- **Exercise**:
The records follow. Count the lines holding "ctrl" and give only the number.
----------
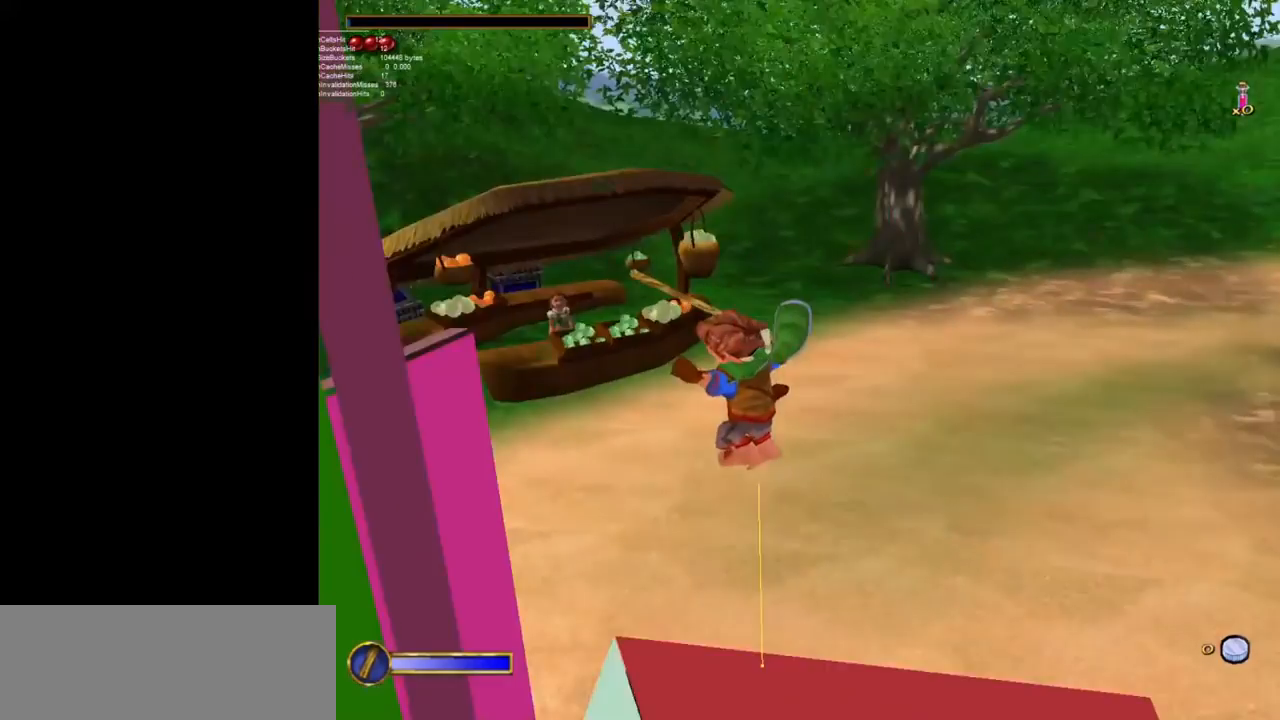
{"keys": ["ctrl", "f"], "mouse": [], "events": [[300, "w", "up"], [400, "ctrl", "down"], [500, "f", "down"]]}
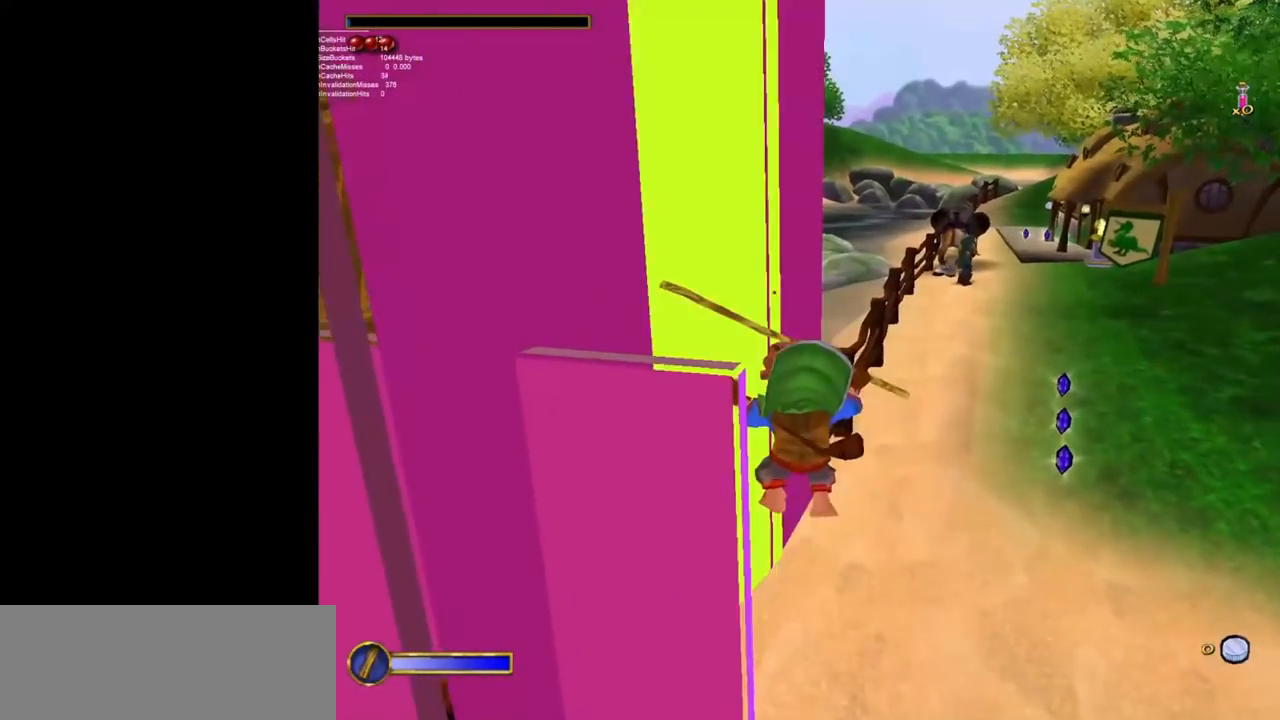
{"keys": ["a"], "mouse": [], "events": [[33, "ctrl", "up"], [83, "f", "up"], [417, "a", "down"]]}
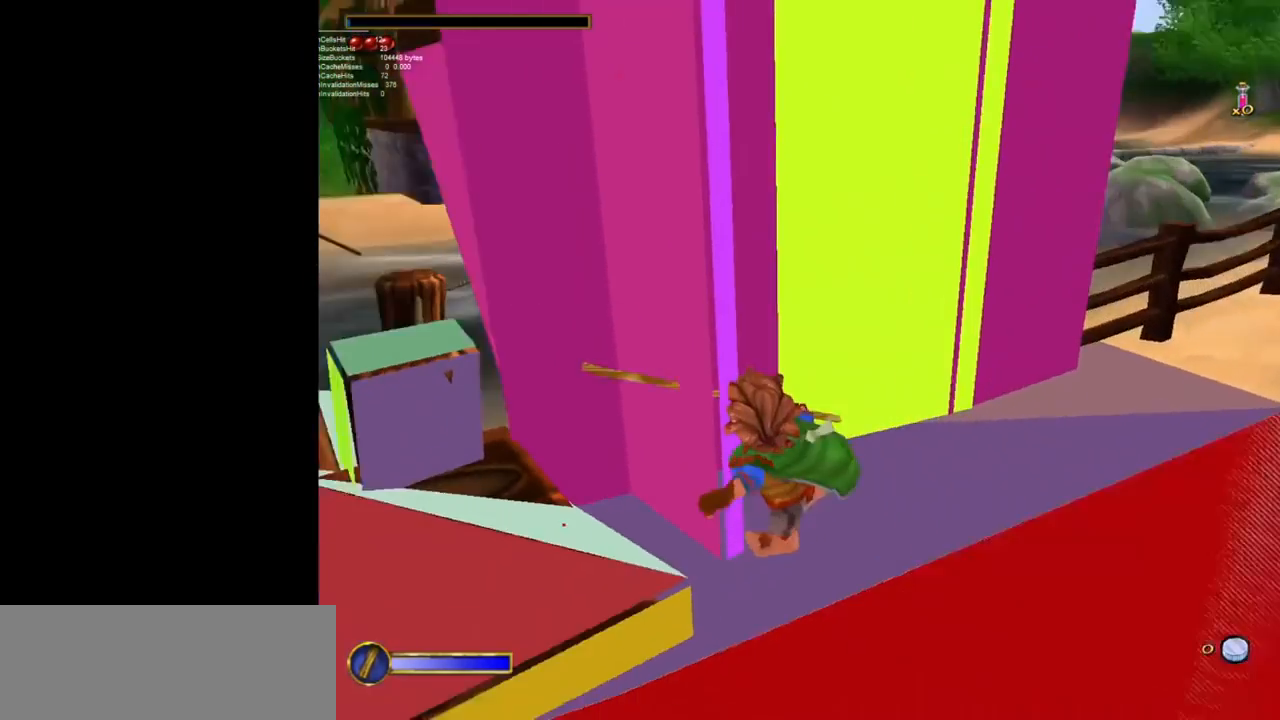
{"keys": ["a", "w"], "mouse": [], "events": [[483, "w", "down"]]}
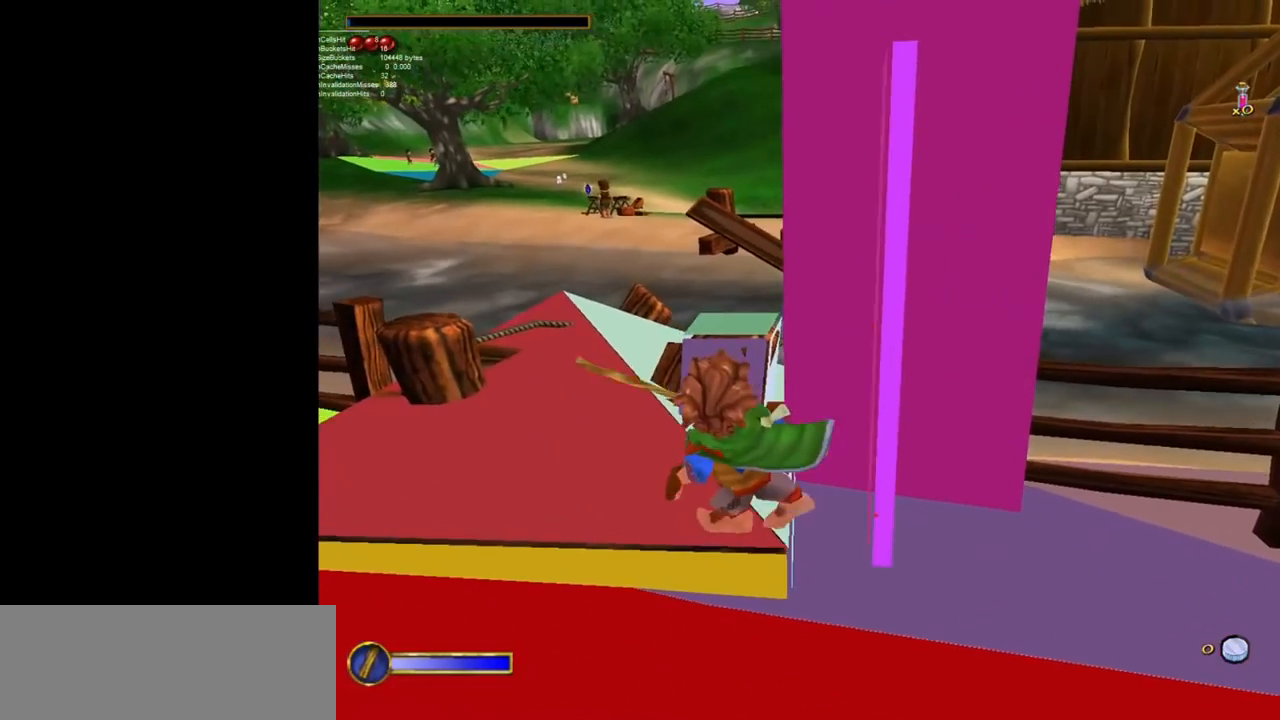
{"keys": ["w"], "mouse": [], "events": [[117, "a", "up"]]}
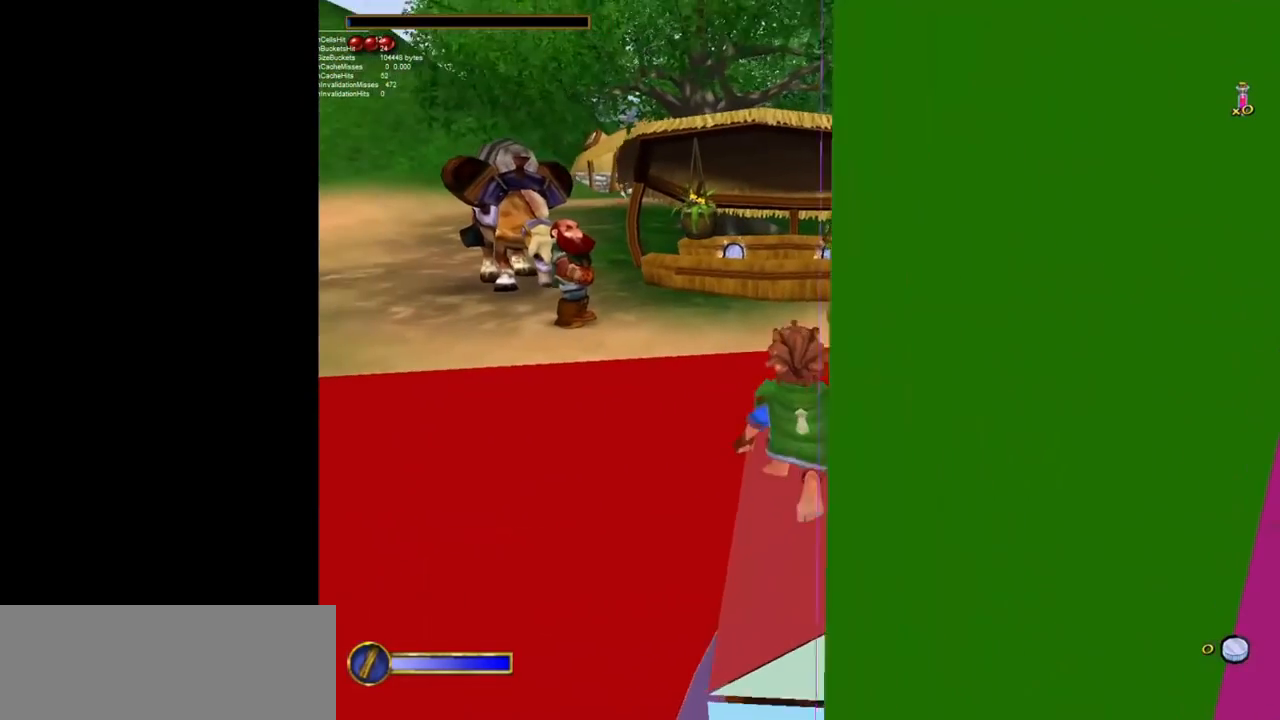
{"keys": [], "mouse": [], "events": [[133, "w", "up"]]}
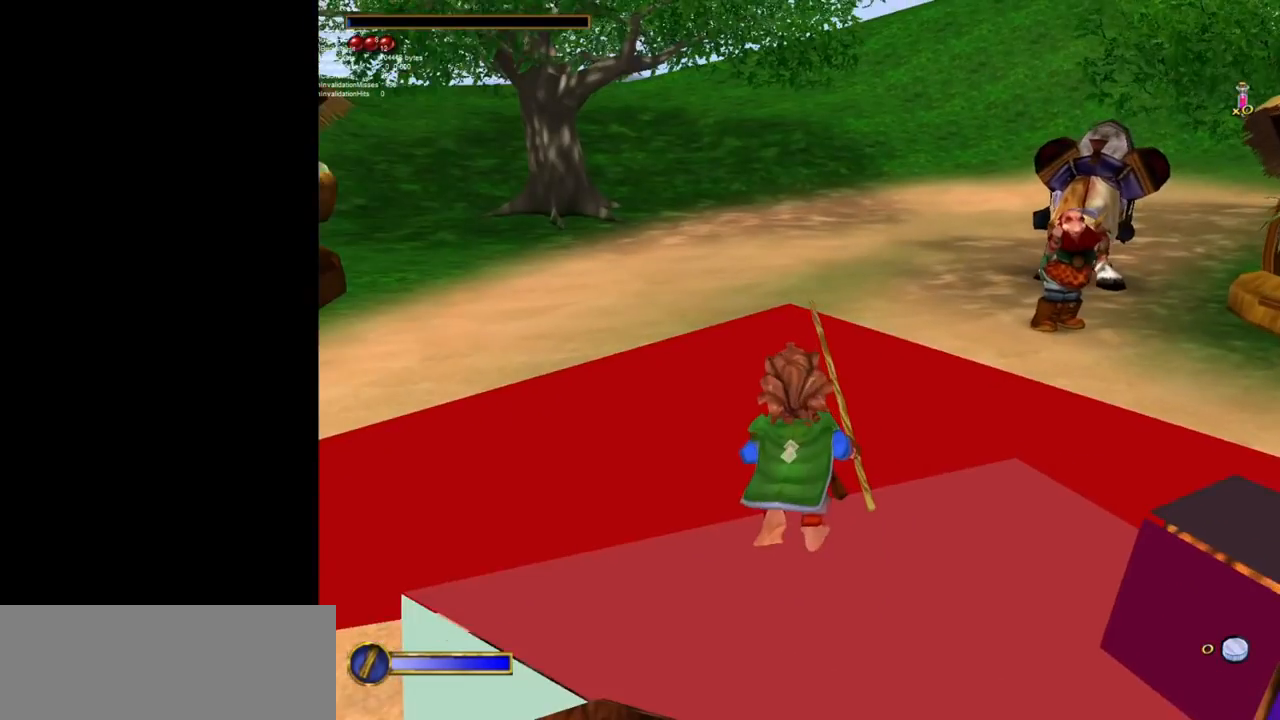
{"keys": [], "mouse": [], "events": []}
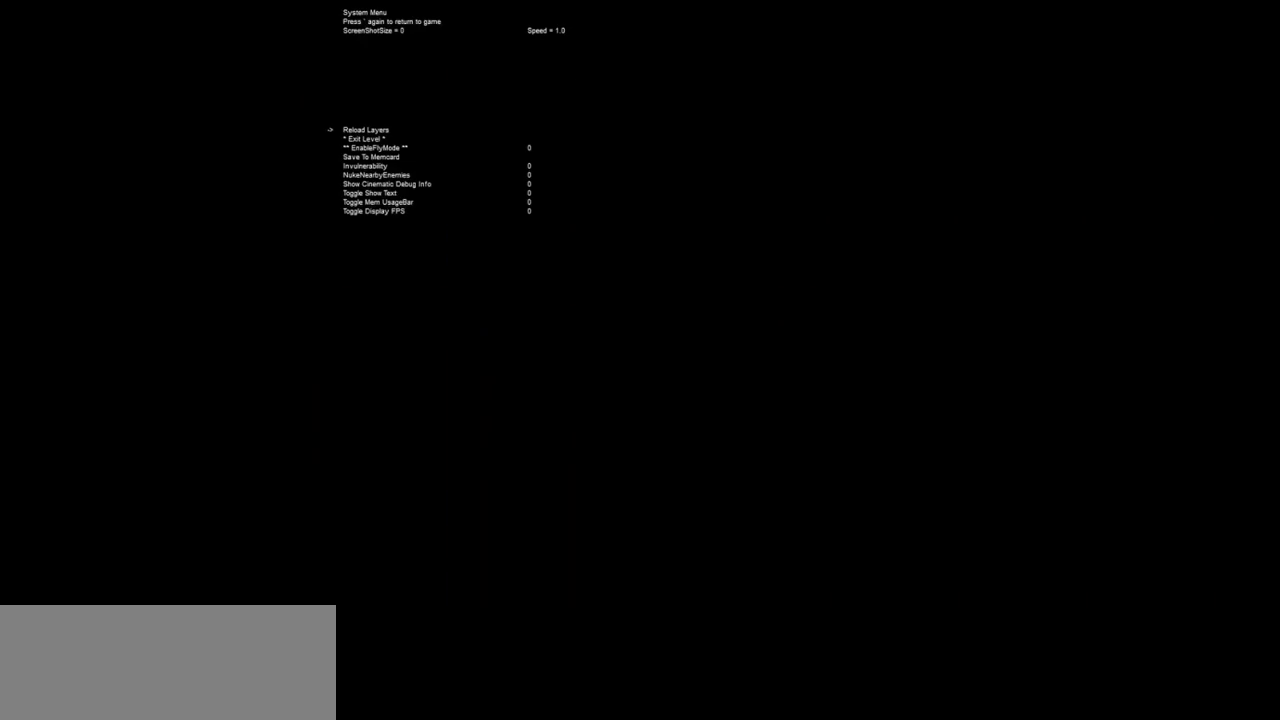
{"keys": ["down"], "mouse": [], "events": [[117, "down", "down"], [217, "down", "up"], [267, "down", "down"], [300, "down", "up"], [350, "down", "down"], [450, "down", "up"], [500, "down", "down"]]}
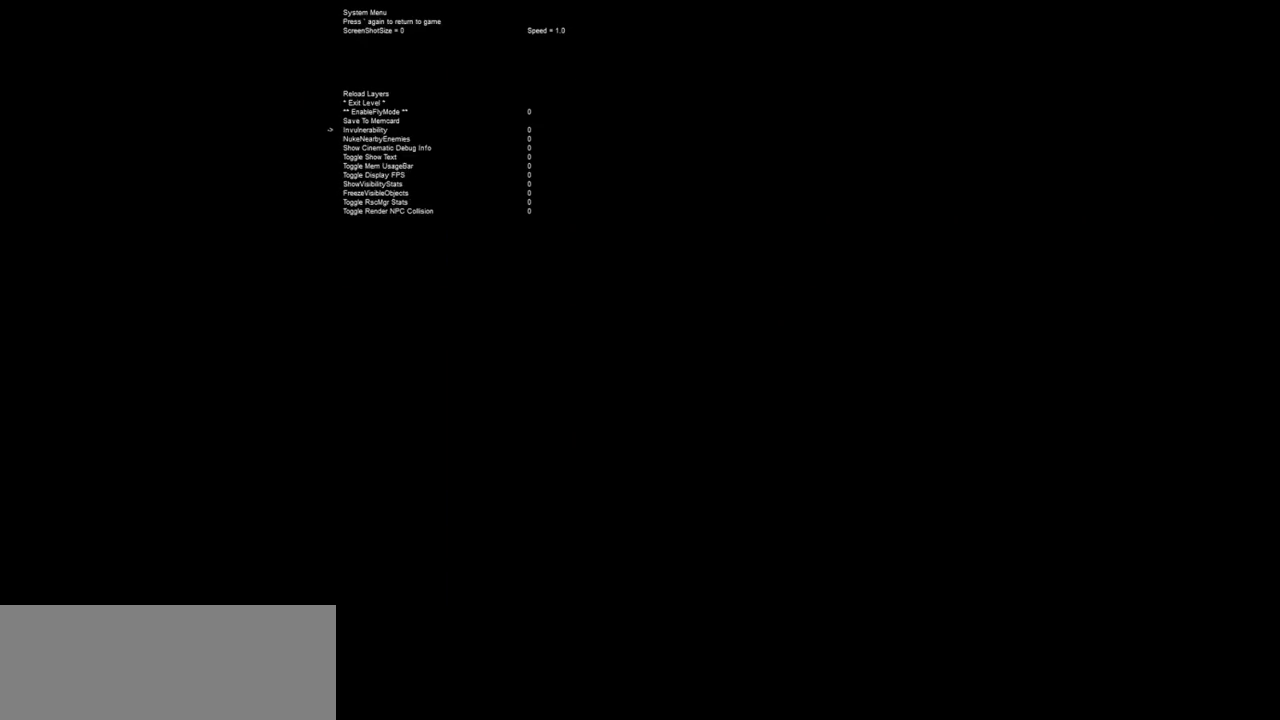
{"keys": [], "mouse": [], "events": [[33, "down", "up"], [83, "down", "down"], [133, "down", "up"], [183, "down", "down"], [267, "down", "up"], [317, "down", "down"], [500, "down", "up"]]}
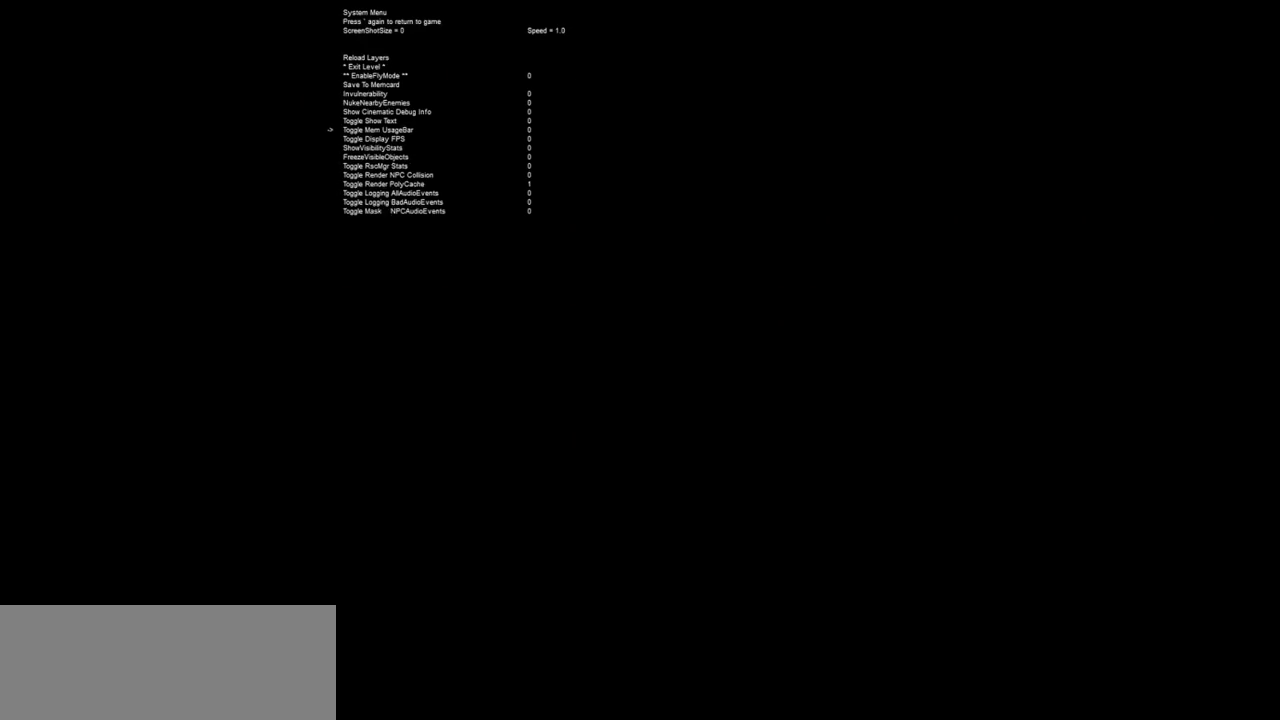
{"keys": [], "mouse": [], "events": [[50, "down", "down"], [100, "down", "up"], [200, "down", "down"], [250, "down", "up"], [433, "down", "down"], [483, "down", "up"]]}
----------
- **Response area**:
2